An overwhelming majority of people want more agricultural support directed at sustainable farming practices, reveals a survey.
Some 84% of British adults believe farmers have a responsibility to look after the landscape and wildlife for future generations, says the poll.
Carried out for the Campaign to Protect Rural England (CPRE), it found that just 17% of adults would accept a more industrialised farming sector.
Some 78% of respondents said they wanted farmers to get more support to carry out environmentally sustainable farming practices.
Publication of the survey results was timed to coincide with the launch on Monday (9 January) of the CPRE’s vision for the future of farming.
The document outlines the changes to farming practices and agricultural policy that the conservation charity would like to see by 2026.
It wants farmers who undertake additional environmental measures on their land to benefit from a price premium.
Fairer milk prices for dairy farmers, for example, would help reverse the decline in pasture-based family farms, thereby maintaining traditional landscapes.
Rather than largescale intensive units, the CPRE vision paints a picture of a future where most pigs and poultry are reared free range and outdoors.

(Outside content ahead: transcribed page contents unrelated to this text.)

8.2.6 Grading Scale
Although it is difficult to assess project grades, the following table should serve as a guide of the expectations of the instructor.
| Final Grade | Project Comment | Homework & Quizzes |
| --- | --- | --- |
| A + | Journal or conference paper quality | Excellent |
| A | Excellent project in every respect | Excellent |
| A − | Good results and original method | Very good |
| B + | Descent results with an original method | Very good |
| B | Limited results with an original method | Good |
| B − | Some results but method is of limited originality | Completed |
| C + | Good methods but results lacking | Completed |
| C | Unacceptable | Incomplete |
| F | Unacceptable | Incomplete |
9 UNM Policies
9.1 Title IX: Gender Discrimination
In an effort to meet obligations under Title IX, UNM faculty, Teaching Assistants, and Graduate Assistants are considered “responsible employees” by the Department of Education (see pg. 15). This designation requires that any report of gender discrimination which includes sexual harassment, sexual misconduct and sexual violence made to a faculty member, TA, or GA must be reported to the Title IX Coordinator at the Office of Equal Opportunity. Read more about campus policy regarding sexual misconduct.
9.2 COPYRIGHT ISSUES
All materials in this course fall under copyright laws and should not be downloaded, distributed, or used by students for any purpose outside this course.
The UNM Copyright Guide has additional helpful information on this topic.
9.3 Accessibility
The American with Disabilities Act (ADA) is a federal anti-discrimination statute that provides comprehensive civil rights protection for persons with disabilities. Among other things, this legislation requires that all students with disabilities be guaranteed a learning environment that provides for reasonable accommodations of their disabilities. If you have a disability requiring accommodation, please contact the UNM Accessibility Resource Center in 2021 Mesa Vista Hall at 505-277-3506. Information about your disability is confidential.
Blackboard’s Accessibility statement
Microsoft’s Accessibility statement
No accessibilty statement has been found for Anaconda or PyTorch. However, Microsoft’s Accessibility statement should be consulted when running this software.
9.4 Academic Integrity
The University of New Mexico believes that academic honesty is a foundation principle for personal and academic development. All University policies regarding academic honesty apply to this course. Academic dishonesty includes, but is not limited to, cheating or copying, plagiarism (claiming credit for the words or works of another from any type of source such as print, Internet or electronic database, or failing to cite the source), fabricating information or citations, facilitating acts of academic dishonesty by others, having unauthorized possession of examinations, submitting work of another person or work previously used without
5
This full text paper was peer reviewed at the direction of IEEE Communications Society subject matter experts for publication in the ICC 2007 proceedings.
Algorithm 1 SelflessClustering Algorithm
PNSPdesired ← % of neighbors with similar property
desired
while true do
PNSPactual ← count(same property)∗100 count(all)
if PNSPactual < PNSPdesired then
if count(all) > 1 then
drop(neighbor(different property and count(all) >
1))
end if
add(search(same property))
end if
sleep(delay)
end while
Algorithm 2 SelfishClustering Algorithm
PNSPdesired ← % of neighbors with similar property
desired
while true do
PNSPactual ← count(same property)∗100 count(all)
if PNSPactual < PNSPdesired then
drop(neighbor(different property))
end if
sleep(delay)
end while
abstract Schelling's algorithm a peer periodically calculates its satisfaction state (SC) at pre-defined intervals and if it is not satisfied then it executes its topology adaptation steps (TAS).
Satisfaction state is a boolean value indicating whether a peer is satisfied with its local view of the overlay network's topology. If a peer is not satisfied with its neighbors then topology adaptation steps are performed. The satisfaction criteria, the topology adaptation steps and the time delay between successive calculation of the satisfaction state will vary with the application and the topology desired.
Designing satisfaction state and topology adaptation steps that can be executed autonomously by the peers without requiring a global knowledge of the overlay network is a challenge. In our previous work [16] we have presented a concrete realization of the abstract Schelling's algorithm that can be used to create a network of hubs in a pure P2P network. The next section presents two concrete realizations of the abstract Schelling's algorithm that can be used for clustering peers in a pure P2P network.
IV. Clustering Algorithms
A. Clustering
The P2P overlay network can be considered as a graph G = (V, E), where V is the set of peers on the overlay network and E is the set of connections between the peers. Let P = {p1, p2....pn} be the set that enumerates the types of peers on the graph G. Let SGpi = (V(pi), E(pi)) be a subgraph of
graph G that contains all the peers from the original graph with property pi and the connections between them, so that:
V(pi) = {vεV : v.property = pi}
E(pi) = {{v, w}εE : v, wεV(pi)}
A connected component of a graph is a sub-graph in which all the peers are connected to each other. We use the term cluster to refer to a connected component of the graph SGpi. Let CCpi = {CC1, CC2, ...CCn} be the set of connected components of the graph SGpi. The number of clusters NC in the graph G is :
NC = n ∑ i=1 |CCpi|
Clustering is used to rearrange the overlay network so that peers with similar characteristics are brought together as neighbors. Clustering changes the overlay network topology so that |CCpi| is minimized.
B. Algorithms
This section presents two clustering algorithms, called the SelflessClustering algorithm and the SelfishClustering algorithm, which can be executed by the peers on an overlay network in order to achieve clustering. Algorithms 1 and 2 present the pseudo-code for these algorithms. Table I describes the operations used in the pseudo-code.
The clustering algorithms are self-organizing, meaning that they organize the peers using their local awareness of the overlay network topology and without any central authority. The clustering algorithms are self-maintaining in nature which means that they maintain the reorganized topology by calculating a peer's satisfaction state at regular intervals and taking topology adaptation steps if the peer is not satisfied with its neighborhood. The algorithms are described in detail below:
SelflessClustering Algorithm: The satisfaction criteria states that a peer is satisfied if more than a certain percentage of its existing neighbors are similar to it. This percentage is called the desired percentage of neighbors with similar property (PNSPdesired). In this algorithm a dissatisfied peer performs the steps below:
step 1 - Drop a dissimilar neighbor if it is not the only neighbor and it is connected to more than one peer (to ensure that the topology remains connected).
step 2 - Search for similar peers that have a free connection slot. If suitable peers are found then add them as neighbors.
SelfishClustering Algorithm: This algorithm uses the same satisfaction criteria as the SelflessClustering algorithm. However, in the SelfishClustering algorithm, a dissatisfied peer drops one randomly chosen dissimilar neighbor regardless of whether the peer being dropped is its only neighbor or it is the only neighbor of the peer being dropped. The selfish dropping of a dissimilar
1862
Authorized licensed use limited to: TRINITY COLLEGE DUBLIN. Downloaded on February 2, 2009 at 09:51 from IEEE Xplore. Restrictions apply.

CPRE senior farming campaigner Ian Woodhurst said: “People clearly want the environmentally sustainable future for farming set out in our vision.
“There are huge challenges, including growing populations, increasing demand for land and natural resources, and pressures due to climate change.
“But we must find ways to cope with these challenges if we are to secure a living, thriving rural landscape.”
Given recent calls to increase food production and productivity, the survey findings provided timely food for thought, said Mr Woodhurst.
Such a move would present challenges for the environmental sustainability of farming, necessitating a fresh debate on farmland management
“We need to be ambitious if we are to ensure we have both a vibrant farming sector and a beautiful countryside alive with wildlife.”
The government, farmers, the food industry and environmental groups would all need to work together to ensure the public’s aspirations were realised.